Reproduce each of the following records word for word, without any alteration.

[begin Material supplied]

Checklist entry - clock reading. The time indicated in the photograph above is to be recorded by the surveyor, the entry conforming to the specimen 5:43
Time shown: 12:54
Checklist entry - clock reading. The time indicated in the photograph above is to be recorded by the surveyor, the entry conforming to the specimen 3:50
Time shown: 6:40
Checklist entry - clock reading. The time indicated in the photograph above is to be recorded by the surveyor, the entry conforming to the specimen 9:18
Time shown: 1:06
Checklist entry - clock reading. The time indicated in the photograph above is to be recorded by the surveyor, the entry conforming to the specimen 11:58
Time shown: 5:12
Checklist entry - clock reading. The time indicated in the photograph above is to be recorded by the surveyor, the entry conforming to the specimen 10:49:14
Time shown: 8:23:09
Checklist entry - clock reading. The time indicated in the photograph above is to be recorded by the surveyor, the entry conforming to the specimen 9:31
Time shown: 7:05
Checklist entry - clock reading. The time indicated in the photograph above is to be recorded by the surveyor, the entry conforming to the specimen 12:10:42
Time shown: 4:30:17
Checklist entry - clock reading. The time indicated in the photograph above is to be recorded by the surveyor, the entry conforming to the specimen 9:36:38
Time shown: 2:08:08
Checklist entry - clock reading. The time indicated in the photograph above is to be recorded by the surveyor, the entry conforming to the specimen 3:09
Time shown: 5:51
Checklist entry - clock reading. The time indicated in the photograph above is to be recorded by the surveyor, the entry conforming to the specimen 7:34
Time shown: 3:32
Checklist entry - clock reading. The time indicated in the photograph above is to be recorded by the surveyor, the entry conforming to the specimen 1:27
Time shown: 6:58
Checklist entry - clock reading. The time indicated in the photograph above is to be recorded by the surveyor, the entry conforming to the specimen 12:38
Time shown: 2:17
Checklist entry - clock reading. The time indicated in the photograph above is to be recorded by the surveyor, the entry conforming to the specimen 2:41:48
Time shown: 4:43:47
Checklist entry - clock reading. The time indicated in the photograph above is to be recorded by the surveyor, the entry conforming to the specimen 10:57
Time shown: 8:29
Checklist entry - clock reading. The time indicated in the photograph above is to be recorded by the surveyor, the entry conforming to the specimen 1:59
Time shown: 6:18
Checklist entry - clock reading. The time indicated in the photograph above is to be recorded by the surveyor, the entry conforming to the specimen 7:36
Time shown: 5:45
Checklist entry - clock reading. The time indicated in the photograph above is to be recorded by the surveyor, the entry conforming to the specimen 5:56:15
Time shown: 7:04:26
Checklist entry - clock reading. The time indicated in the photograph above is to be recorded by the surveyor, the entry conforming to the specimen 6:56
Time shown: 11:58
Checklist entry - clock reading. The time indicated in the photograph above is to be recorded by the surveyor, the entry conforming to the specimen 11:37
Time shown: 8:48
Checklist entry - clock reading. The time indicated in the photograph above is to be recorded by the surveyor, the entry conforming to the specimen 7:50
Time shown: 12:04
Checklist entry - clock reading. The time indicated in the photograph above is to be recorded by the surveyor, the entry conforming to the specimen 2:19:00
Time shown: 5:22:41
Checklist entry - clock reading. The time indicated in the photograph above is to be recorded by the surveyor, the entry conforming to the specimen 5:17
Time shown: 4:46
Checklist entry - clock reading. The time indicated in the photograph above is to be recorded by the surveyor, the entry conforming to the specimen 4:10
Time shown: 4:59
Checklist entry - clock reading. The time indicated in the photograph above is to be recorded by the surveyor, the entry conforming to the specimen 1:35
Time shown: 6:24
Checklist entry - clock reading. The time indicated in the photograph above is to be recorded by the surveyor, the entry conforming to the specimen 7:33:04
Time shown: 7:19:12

[end Material supplied]

(Result below)
Checklist entry - clock reading. The time indicated in the photograph above is to be recorded by the surveyor, the entry conforming to the specimen 5:43
Time shown: 12:54
Checklist entry - clock reading. The time indicated in the photograph above is to be recorded by the surveyor, the entry conforming to the specimen 3:50
Time shown: 6:40
Checklist entry - clock reading. The time indicated in the photograph above is to be recorded by the surveyor, the entry conforming to the specimen 9:18
Time shown: 1:06
Checklist entry - clock reading. The time indicated in the photograph above is to be recorded by the surveyor, the entry conforming to the specimen 11:58
Time shown: 5:12
Checklist entry - clock reading. The time indicated in the photograph above is to be recorded by the surveyor, the entry conforming to the specimen 10:49:14
Time shown: 8:23:09
Checklist entry - clock reading. The time indicated in the photograph above is to be recorded by the surveyor, the entry conforming to the specimen 9:31
Time shown: 7:05
Checklist entry - clock reading. The time indicated in the photograph above is to be recorded by the surveyor, the entry conforming to the specimen 12:10:42
Time shown: 4:30:17
Checklist entry - clock reading. The time indicated in the photograph above is to be recorded by the surveyor, the entry conforming to the specimen 9:36:38
Time shown: 2:08:08
Checklist entry - clock reading. The time indicated in the photograph above is to be recorded by the surveyor, the entry conforming to the specimen 3:09
Time shown: 5:51
Checklist entry - clock reading. The time indicated in the photograph above is to be recorded by the surveyor, the entry conforming to the specimen 7:34
Time shown: 3:32
Checklist entry - clock reading. The time indicated in the photograph above is to be recorded by the surveyor, the entry conforming to the specimen 1:27
Time shown: 6:58
Checklist entry - clock reading. The time indicated in the photograph above is to be recorded by the surveyor, the entry conforming to the specimen 12:38
Time shown: 2:17
Checklist entry - clock reading. The time indicated in the photograph above is to be recorded by the surveyor, the entry conforming to the specimen 2:41:48
Time shown: 4:43:47
Checklist entry - clock reading. The time indicated in the photograph above is to be recorded by the surveyor, the entry conforming to the specimen 10:57
Time shown: 8:29
Checklist entry - clock reading. The time indicated in the photograph above is to be recorded by the surveyor, the entry conforming to the specimen 1:59
Time shown: 6:18
Checklist entry - clock reading. The time indicated in the photograph above is to be recorded by the surveyor, the entry conforming to the specimen 7:36
Time shown: 5:45
Checklist entry - clock reading. The time indicated in the photograph above is to be recorded by the surveyor, the entry conforming to the specimen 5:56:15
Time shown: 7:04:26
Checklist entry - clock reading. The time indicated in the photograph above is to be recorded by the surveyor, the entry conforming to the specimen 6:56
Time shown: 11:58
Checklist entry - clock reading. The time indicated in the photograph above is to be recorded by the surveyor, the entry conforming to the specimen 11:37
Time shown: 8:48
Checklist entry - clock reading. The time indicated in the photograph above is to be recorded by the surveyor, the entry conforming to the specimen 7:50
Time shown: 12:04
Checklist entry - clock reading. The time indicated in the photograph above is to be recorded by the surveyor, the entry conforming to the specimen 2:19:00
Time shown: 5:22:41
Checklist entry - clock reading. The time indicated in the photograph above is to be recorded by the surveyor, the entry conforming to the specimen 5:17
Time shown: 4:46
Checklist entry - clock reading. The time indicated in the photograph above is to be recorded by the surveyor, the entry conforming to the specimen 4:10
Time shown: 4:59
Checklist entry - clock reading. The time indicated in the photograph above is to be recorded by the surveyor, the entry conforming to the specimen 1:35
Time shown: 6:24
Checklist entry - clock reading. The time indicated in the photograph above is to be recorded by the surveyor, the entry conforming to the specimen 7:33:04
Time shown: 7:19:12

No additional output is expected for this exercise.